Once they were inside, Isabel wasted no time. She hopped into her boat and started flipping switches. “Get in!”

Trevor followed her, but Lucas hesitated. “We’ll be out in the open!”

“You think you can outrun that thing?” Isabel shot back, “Seriously?”

Lucas had to conceded that no, he couldn’t, so he clamored into the boat as well. Isabel slammed her foot into something, and the boat shot out into the lake. Lucas turned back to see the boathouse explode behind them. Then he was speeding across the water, the wind and spray of the water whipping through his hair and drenching his clothes.

It took about half a minute for him to realize that the dragon wasn’t following them.

Once they were safely out of sight of the shore, but could still see the light from the fire that once was the lake house, Isabel slowed the boat to a stop. She exhaled, probably for the first time in a minute, and leaned back in her chair. Her eyes were closed, and her lips were pursed in a way Lucas had never seen before.

“So.” She said finally. “That was a dragon.”

Lucas nodded. “Would look that way. So we have a Japanese train ghost, a dragon, and a man with no color. And me, who can’t die.”
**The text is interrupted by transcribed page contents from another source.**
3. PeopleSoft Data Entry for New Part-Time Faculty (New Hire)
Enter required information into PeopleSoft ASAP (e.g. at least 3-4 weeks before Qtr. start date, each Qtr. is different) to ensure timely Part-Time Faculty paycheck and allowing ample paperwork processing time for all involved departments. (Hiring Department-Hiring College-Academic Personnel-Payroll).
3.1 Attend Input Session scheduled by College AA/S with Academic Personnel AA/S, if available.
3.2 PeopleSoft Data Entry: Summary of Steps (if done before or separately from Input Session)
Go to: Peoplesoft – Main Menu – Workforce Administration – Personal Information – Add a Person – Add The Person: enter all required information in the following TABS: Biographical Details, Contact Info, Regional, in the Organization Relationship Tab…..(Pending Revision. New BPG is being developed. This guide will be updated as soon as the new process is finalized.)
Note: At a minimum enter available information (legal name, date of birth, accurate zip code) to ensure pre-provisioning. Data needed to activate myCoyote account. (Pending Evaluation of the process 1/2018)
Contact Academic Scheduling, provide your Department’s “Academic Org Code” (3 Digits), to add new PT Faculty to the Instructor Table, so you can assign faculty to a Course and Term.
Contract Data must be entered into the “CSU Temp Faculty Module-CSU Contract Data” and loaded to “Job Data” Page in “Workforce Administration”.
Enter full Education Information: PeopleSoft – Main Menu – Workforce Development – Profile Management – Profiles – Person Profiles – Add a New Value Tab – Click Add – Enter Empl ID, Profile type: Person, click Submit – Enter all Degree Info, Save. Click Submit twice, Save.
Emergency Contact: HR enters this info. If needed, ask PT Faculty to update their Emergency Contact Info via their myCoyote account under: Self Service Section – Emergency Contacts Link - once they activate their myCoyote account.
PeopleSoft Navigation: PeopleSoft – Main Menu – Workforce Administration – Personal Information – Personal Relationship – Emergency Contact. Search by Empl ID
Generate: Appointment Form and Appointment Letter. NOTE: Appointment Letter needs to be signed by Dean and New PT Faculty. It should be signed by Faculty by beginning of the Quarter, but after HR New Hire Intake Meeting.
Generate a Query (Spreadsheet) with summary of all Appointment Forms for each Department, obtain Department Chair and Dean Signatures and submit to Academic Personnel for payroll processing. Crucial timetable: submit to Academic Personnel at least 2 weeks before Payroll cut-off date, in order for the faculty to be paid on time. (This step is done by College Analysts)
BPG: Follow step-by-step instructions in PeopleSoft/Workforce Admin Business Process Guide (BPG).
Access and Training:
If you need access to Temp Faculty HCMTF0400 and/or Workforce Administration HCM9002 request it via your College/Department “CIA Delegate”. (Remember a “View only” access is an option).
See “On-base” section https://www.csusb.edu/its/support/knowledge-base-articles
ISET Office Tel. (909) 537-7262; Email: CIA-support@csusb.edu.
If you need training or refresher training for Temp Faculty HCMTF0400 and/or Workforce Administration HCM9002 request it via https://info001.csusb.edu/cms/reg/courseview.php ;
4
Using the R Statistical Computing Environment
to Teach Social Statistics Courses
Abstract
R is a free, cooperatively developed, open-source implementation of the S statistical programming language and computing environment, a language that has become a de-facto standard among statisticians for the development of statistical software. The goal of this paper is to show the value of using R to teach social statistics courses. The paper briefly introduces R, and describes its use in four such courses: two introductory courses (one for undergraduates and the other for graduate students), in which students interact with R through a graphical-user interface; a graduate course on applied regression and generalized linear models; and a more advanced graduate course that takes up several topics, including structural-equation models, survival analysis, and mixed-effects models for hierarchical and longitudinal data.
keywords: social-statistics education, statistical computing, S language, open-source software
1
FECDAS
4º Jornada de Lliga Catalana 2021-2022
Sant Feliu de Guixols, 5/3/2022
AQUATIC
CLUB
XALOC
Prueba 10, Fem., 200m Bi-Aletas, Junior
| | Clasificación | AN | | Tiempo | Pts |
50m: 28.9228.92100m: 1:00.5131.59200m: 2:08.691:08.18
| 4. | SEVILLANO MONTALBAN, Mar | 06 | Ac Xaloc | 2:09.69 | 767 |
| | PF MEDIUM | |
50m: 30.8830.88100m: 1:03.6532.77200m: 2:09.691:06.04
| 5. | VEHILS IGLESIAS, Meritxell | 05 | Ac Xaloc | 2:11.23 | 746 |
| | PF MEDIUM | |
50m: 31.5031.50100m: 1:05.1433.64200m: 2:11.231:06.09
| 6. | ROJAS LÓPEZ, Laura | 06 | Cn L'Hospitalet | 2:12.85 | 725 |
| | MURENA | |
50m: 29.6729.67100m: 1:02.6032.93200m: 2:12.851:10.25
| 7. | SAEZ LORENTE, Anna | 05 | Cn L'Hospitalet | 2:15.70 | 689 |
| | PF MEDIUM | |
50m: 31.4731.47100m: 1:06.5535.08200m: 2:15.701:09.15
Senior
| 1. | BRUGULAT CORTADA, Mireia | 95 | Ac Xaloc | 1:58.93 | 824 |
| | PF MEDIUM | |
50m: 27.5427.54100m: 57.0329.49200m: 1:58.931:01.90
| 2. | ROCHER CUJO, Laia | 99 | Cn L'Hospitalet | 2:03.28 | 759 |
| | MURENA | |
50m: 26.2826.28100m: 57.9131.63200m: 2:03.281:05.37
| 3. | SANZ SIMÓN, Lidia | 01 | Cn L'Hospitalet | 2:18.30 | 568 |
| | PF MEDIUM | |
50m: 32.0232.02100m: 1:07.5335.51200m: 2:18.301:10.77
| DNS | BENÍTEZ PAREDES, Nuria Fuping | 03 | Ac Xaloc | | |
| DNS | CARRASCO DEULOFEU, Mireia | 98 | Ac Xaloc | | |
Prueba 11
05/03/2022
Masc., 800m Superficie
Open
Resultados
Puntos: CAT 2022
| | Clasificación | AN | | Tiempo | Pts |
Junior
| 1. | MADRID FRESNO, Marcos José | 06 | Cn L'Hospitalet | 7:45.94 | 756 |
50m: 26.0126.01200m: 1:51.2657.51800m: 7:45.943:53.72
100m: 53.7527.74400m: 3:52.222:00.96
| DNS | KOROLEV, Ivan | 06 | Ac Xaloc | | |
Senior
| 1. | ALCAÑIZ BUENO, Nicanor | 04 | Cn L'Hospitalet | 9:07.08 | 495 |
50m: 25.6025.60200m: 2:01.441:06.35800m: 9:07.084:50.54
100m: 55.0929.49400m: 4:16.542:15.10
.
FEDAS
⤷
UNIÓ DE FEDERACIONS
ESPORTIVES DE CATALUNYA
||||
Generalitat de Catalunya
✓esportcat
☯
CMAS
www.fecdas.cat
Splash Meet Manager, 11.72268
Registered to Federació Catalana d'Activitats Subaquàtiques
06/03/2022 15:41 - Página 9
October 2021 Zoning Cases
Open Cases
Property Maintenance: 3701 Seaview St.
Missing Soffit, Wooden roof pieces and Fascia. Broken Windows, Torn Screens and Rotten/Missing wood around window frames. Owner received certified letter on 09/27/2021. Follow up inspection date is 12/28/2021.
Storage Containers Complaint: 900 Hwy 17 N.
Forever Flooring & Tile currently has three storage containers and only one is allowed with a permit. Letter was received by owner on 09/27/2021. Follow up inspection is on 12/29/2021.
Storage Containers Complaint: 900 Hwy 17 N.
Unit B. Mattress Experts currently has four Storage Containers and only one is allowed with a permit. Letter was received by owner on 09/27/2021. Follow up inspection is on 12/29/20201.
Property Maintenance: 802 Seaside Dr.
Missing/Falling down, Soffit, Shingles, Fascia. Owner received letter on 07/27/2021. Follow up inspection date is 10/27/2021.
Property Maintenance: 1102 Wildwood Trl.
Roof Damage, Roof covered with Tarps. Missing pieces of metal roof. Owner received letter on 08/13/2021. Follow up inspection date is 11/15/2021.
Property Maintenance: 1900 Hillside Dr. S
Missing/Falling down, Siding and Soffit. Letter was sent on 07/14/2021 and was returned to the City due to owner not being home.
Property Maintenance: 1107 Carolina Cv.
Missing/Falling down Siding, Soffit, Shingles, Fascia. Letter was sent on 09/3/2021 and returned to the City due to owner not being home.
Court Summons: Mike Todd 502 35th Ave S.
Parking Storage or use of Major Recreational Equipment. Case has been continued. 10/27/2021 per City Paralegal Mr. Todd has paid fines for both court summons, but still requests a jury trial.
The three sat in silence for a while. They all had things they wanted to say, but none of them seemed to want to say it. Lucas, for his part, wanted desperately to ask if they were past the part where they didn’t believe him and if they could solve the mystery of whatever was going on in this insane nightmare of his. Because it wasn’t just his. Not anymore.

He didn’t say any of that. He just waited for someone else to speak, which turned out to be Trevor.

“So…” His boyfriend coughed. “What do we do now?”